*** Opening of INPUT DATA ***

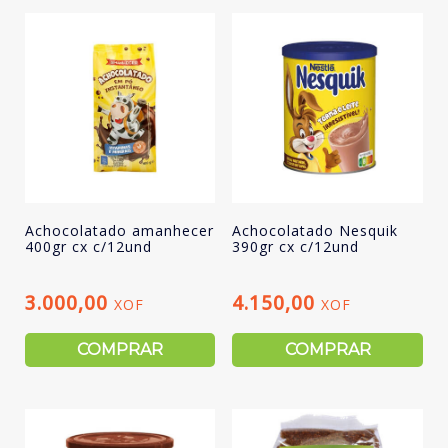
Achocolatado amanhecer
Achocolatado Nesquik
400gr cx c/12und
390gr cx c/12und
3.000,00
4.150,00
XOF
XOF
COMPRAR
COMPRAR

*** Close of INPUT DATA ***

_WHAT YOU NEED TO DO_.
Could you write out the lines above again with every "COMPRAR" replaced by "ADICIONAR", leaving out the pictures and keeping everything else as it is?

_THE COMPLETED TASK_.
Achocolatado amanhecer
Achocolatado Nesquik
400gr cx c/12und
390gr cx c/12und
3.000,00
4.150,00
XOF
XOF
ADICIONAR
ADICIONAR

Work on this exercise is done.